### Exercise
The pictures do not go in the copy. Reproduce the rest of the entries exactly.

Stored data entries
------

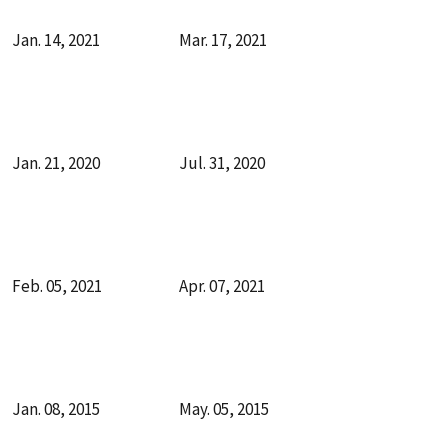
Jan. 14, 2021
Mar. 17, 2021
Jan. 21, 2020
Jul. 31, 2020
Feb. 05, 2021
Apr. 07, 2021
Jan. 08, 2015
May. 05, 2015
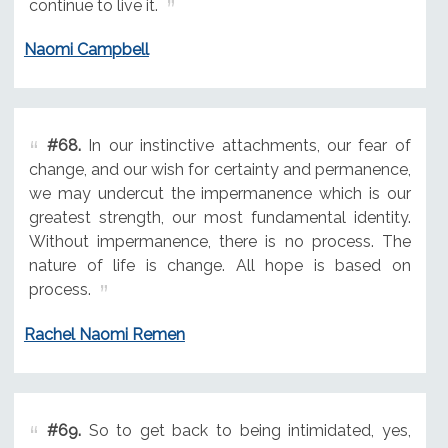
continue to live it.
Naomi Campbell
#68.
In our instinctive attachments, our fear of
change, and our wish for certainty and permanence,
we may undercut the impermanence which is our
greatest strength, our most fundamental identity.
Without impermanence, there is no process. The
nature of life is change. All hope is based on
process.
Rachel Naomi Remen
#69.
So to get back to being intimidated, yes,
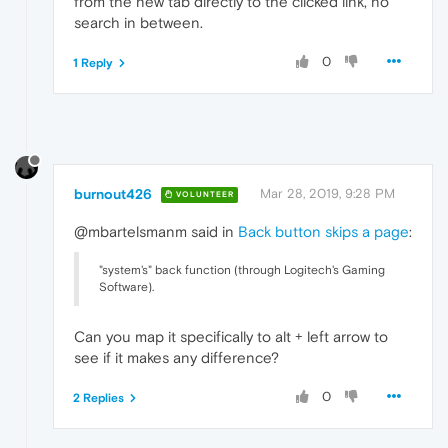
from the new tab directly to the clicked link, no
search in between.
0
1 Reply
burnout426
Mar 28, 2019, 9:28 PM
VOLUNTEER
@mbartelsmanm said in
Back button skips a page
:
"system's" back function (through Logitech's Gaming
Software).
Can you map it specifically to alt + left arrow to
see if it makes any difference?
0
2 Replies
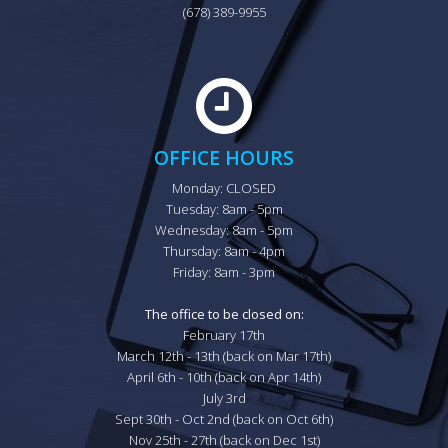
(678) 389-9955
OFFICE HOURS
Monday: CLOSED

Tuesday: 8am - 5pm

Wednesday: 8am - 5pm

Thursday: 8am - 4pm

Friday: 8am - 3pm

The office to be closed on:
February 17th

March 12th - 13th (back on Mar 17th)

April 6th - 10th (back on Apr 14th)

July 3rd

Sept 30th - Oct 2nd (back on Oct 6th)

Nov 25th - 27th (back on Dec 1st)
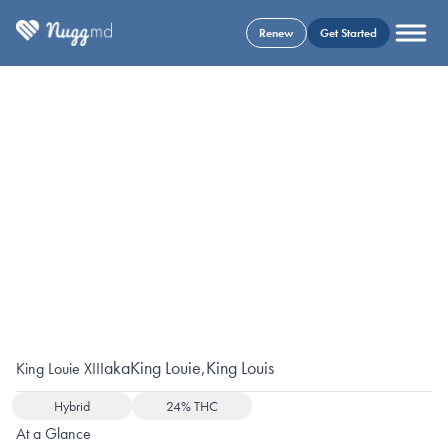
Renew
Get Started
aka
King Louie
,
King Louis
King Louie XIII
Hybrid
24% THC
At a Glance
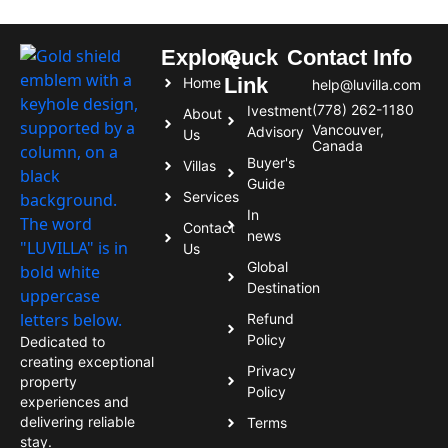
Explore
Quck
Contact Info
Link
Home
help@luvilla.com
(778) 262-1180
Ivestment
About
Vancouver,
Advisory
Us
Canada
Buyer's
Villas
Guide
Services
In
Contact
news
Us
Global
Destination
Refund
Policy
Dedicated to
creating exceptional
Privacy
property
Policy
experiences and
delivering reliable
Terms
stay.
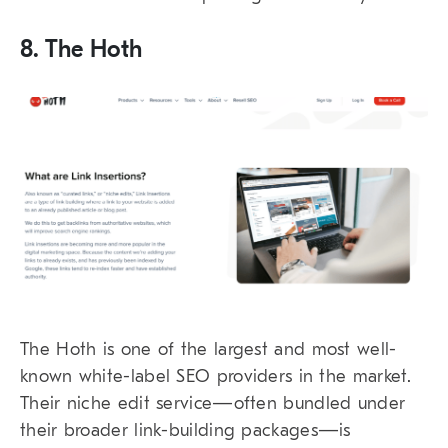
8. The Hoth
The Hoth is one of the largest and most well-
known white-label SEO providers in the market.
Their niche edit service—often bundled under
their broader link-building packages—is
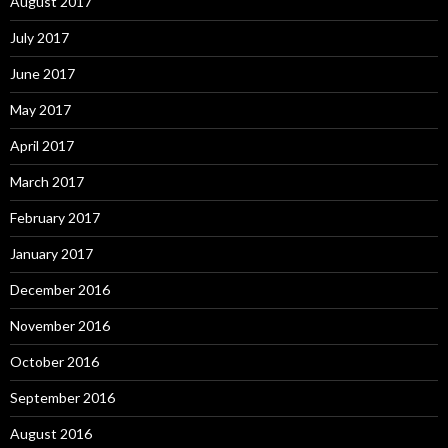
August 2017
July 2017
June 2017
May 2017
April 2017
March 2017
February 2017
January 2017
December 2016
November 2016
October 2016
September 2016
August 2016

------

### Exercise answer
Jan. 14, 2021
Mar. 17, 2021
Jan. 21, 2020
Jul. 31, 2020
Feb. 05, 2021
Apr. 07, 2021
Jan. 08, 2015
May. 05, 2015
continue to live it.
Naomi Campbell
#68.
In our instinctive attachments, our fear of
change, and our wish for certainty and permanence,
we may undercut the impermanence which is our
greatest strength, our most fundamental identity.
Without impermanence, there is no process. The
nature of life is change. All hope is based on
process.
Rachel Naomi Remen
#69.
So to get back to being intimidated, yes,
from the new tab directly to the clicked link, no
search in between.
0
1 Reply
burnout426
Mar 28, 2019, 9:28 PM
VOLUNTEER
@mbartelsmanm said in
Back button skips a page
:
"system's" back function (through Logitech's Gaming
Software).
Can you map it specifically to alt + left arrow to
see if it makes any difference?
0
2 Replies
(678) 389-9955
OFFICE HOURS
Monday: CLOSED

Tuesday: 8am - 5pm

Wednesday: 8am - 5pm

Thursday: 8am - 4pm

Friday: 8am - 3pm

The office to be closed on:
February 17th

March 12th - 13th (back on Mar 17th)

April 6th - 10th (back on Apr 14th)

July 3rd

Sept 30th - Oct 2nd (back on Oct 6th)

Nov 25th - 27th (back on Dec 1st)
Renew
Get Started
aka
King Louie
,
King Louis
King Louie XIII
Hybrid
24% THC
At a Glance
Explore
Quck
Contact Info
Link
Home
help@luvilla.com
(778) 262-1180
Ivestment
About
Vancouver,
Advisory
Us
Canada
Buyer's
Villas
Guide
Services
In
Contact
news
Us
Global
Destination
Refund
Policy
Dedicated to
creating exceptional
Privacy
property
Policy
experiences and
delivering reliable
Terms
stay.
8. The Hoth
The Hoth is one of the largest and most well-
known white-label SEO providers in the market.
Their niche edit service—often bundled under
their broader link-building packages—is
August 2017
July 2017
June 2017
May 2017
April 2017
March 2017
February 2017
January 2017
December 2016
November 2016
October 2016
September 2016
August 2016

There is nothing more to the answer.